Assured of certain certainties,

The conscience of a blackened street

Impatient to assume the world.

 

I am moved by fancies that are curled

Around these images, and cling:

The notion of some infinitely gentle

Infinitely suffering thing.

 

Wipe your hand across your mouth, and laugh;

The worlds revolve like ancient women

Gathering fuel in vacant lots.

 

 

Gus: The Theatre Cat 

 

 

Gus is the Cat at the Theatre Door.

His name, as I ought to have told you before,

Is really Asparagus. That's such a fuss

To pronounce, that we usually call him just Gus.

His coat's very shabby, he's thin as a rake,

And he suffers from palsy that makes his paw shake.

Yet he was, in his youth, quite the smartest of Cats--

But no longer a terror to mice and to rats.

For he isn't the Cat that he was in his prime;

Though his name was quite famous, he says, in its time.

And whenever he joins his friends at their club

(Which takes place at the back of the neighbouring pub)

He loves to regale them, if someone else pays,

With anecdotes drawn from his palmiest days.

For he once was a Star of the highest degree--

He has acted with Irving, he's acted with Tree.

And he likes to relate his success on the Halls,

Where the Gallery once gave him seven cat-calls.

But his grandest creation, as he loves to tell,

Was Firefrorefiddle, the Fiend of the Fell.

 

"I have played," so he says, "every possible part,

And I used to know seventy speeches by heart.

I'd extemporize back-chat, I knew how to gag,

And I knew how to let the cat out of the bag.

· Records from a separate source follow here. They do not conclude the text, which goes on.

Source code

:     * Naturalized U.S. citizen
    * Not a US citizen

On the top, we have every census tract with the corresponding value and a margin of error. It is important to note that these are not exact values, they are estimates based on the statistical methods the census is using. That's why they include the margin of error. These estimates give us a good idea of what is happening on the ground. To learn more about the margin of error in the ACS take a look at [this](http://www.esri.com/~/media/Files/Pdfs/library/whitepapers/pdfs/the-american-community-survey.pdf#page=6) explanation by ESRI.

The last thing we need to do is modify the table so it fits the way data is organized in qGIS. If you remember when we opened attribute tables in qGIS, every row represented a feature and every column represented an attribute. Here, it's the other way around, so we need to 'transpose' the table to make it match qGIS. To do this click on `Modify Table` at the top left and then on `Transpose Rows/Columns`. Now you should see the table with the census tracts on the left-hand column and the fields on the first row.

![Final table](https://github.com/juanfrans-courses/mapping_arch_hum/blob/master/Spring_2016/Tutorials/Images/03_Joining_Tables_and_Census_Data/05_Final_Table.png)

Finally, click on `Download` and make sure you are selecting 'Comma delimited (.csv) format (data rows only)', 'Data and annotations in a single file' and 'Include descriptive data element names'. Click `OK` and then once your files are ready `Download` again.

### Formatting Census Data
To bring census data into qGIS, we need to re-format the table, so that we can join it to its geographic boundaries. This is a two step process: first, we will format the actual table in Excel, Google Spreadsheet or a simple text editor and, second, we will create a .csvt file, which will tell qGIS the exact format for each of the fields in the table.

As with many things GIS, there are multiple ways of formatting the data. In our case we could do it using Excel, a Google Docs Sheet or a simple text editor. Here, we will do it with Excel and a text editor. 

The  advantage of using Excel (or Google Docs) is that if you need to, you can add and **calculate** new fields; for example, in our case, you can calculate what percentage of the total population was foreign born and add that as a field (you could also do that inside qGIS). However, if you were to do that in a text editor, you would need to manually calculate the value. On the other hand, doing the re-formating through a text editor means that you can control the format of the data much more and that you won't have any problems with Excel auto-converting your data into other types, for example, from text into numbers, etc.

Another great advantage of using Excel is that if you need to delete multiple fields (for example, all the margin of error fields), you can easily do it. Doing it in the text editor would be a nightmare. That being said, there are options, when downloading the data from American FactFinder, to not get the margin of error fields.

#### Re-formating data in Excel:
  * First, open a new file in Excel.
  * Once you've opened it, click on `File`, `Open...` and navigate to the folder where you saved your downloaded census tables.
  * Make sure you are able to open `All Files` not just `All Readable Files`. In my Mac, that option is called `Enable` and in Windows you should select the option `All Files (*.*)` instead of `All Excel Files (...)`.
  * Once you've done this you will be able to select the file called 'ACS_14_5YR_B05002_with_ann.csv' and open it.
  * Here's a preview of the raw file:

I knew how to act with my back and my tail;

With an hour of rehearsal, I never could fail.

I'd a voice that would soften the hardest of hearts,

Whether I took the lead, or in character parts.

I have sat by the bedside of poor Little Nell;

When the Curfew was rung, then I swung on the bell.

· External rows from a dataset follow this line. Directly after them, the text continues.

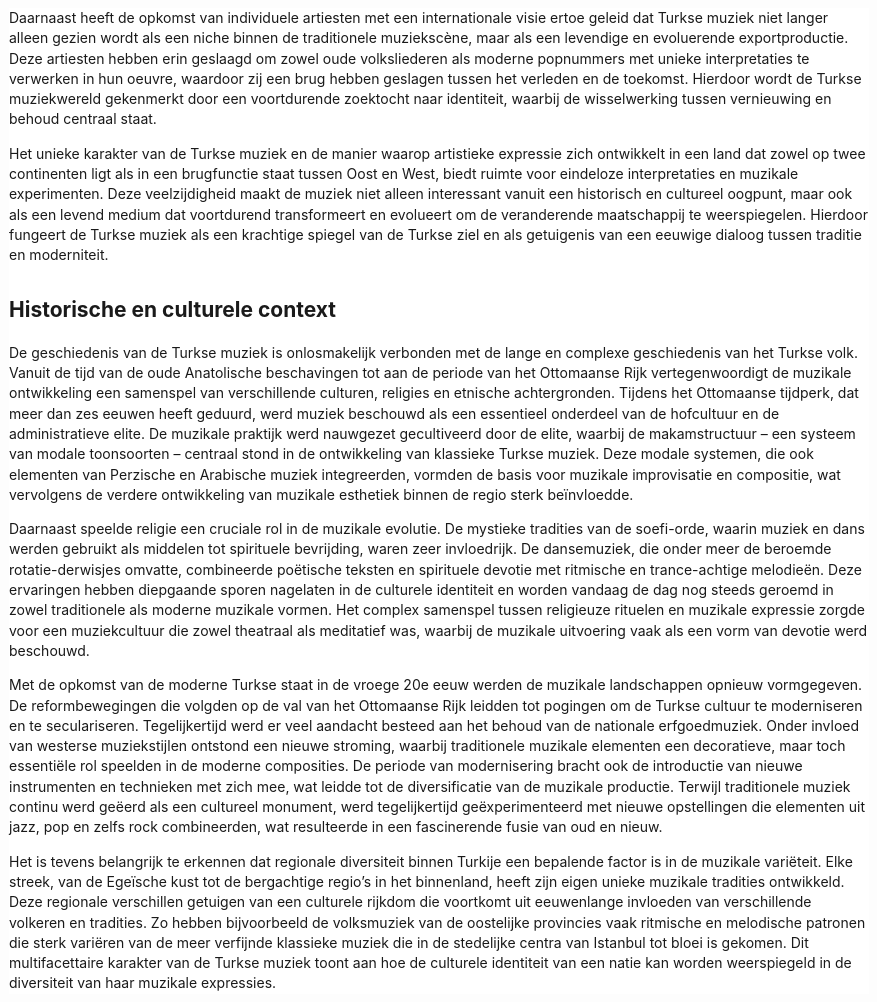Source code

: Daarnaast heeft de opkomst van individuele artiesten met een internationale visie ertoe geleid dat Turkse muziek niet langer alleen gezien wordt als een niche binnen de traditionele muziekscène, maar als een levendige en evoluerende exportproductie. Deze artiesten hebben erin geslaagd om zowel oude volksliederen als moderne popnummers met unieke interpretaties te verwerken in hun oeuvre, waardoor zij een brug hebben geslagen tussen het verleden en de toekomst. Hierdoor wordt de Turkse muziekwereld gekenmerkt door een voortdurende zoektocht naar identiteit, waarbij de wisselwerking tussen vernieuwing en behoud centraal staat.

Het unieke karakter van de Turkse muziek en de manier waarop artistieke expressie zich ontwikkelt in een land dat zowel op twee continenten ligt als in een brugfunctie staat tussen Oost en West, biedt ruimte voor eindeloze interpretaties en muzikale experimenten. Deze veelzijdigheid maakt de muziek niet alleen interessant vanuit een historisch en cultureel oogpunt, maar ook als een levend medium dat voortdurend transformeert en evolueert om de veranderende maatschappij te weerspiegelen. Hierdoor fungeert de Turkse muziek als een krachtige spiegel van de Turkse ziel en als getuigenis van een eeuwige dialoog tussen traditie en moderniteit.

## Historische en culturele context

De geschiedenis van de Turkse muziek is onlosmakelijk verbonden met de lange en complexe geschiedenis van het Turkse volk. Vanuit de tijd van de oude Anatolische beschavingen tot aan de periode van het Ottomaanse Rijk vertegenwoordigt de muzikale ontwikkeling een samenspel van verschillende culturen, religies en etnische achtergronden. Tijdens het Ottomaanse tijdperk, dat meer dan zes eeuwen heeft geduurd, werd muziek beschouwd als een essentieel onderdeel van de hofcultuur en de administratieve elite. De muzikale praktijk werd nauwgezet gecultiveerd door de elite, waarbij de makamstructuur – een systeem van modale toonsoorten – centraal stond in de ontwikkeling van klassieke Turkse muziek. Deze modale systemen, die ook elementen van Perzische en Arabische muziek integreerden, vormden de basis voor muzikale improvisatie en compositie, wat vervolgens de verdere ontwikkeling van muzikale esthetiek binnen de regio sterk beïnvloedde.

Daarnaast speelde religie een cruciale rol in de muzikale evolutie. De mystieke tradities van de soefi-orde, waarin muziek en dans werden gebruikt als middelen tot spirituele bevrijding, waren zeer invloedrijk. De dansemuziek, die onder meer de beroemde rotatie-derwisjes omvatte, combineerde poëtische teksten en spirituele devotie met ritmische en trance-achtige melodieën. Deze ervaringen hebben diepgaande sporen nagelaten in de culturele identiteit en worden vandaag de dag nog steeds geroemd in zowel traditionele als moderne muzikale vormen. Het complex samenspel tussen religieuze rituelen en muzikale expressie zorgde voor een muziekcultuur die zowel theatraal als meditatief was, waarbij de muzikale uitvoering vaak als een vorm van devotie werd beschouwd.

Met de opkomst van de moderne Turkse staat in de vroege 20e eeuw werden de muzikale landschappen opnieuw vormgegeven. De reformbewegingen die volgden op de val van het Ottomaanse Rijk leidden tot pogingen om de Turkse cultuur te moderniseren en te seculariseren. Tegelijkertijd werd er veel aandacht besteed aan het behoud van de nationale erfgoedmuziek. Onder invloed van westerse muziekstijlen ontstond een nieuwe stroming, waarbij traditionele muzikale elementen een decoratieve, maar toch essentiële rol speelden in de moderne composities. De periode van modernisering bracht ook de introductie van nieuwe instrumenten en technieken met zich mee, wat leidde tot de diversificatie van de muzikale productie. Terwijl traditionele muziek continu werd geëerd als een cultureel monument, werd tegelijkertijd geëxperimenteerd met nieuwe opstellingen die elementen uit jazz, pop en zelfs rock combineerden, wat resulteerde in een fascinerende fusie van oud en nieuw.

Het is tevens belangrijk te erkennen dat regionale diversiteit binnen Turkije een bepalende factor is in de muzikale variëteit. Elke streek, van de Egeïsche kust tot de bergachtige regio’s in het binnenland, heeft zijn eigen unieke muzikale tradities ontwikkeld. Deze regionale verschillen getuigen van een culturele rijkdom die voortkomt uit eeuwenlange invloeden van verschillende volkeren en tradities. Zo hebben bijvoorbeeld de volksmuziek van de oostelijke provincies vaak ritmische en melodische patronen die sterk variëren van de meer verfijnde klassieke muziek die in de stedelijke centra van Istanbul tot bloei is gekomen. Dit multifacettaire karakter van de Turkse muziek toont aan hoe de culturele identiteit van een natie kan worden weerspiegeld in de diversiteit van haar muzikale expressies.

In the Pantomime season I never fell flat,

And I once understudied Dick Whittington's Cat.

But my grandest creation, as history will tell,

Was Firefrorefiddle, the Fiend of the Fell."

 

Then, if someone will give him a toothful of gin,

He will tell how he once played a part in East Lynne.

At a Shakespeare performance he once walked on pat,

When some actor suggested the need for a cat.

He once played a Tiger--could do it again--

Which an Indian Colonel purused down a drain.

And he thinks that he still can, much better than most,

Produce blood-curdling noises to bring on the Ghost.

And he once crossed the stage on a telegraph wire,

To rescue a child when a house was on fire.

And he says: "Now then kittens, they do not get trained

As we did in the days when Victoria reigned.

They never get drilled in a regular troupe,

And they think they are smart, just to jump through a hoop."

And he'll say, as he scratches himself with his claws,

"Well, the Theatre's certainly not what it was.

These modern productions are all very well,

But there's nothing to equal, from what I hear tell,

That moment of mystery

When I made history

As Firefrorefiddle, the Fiend of the Fell."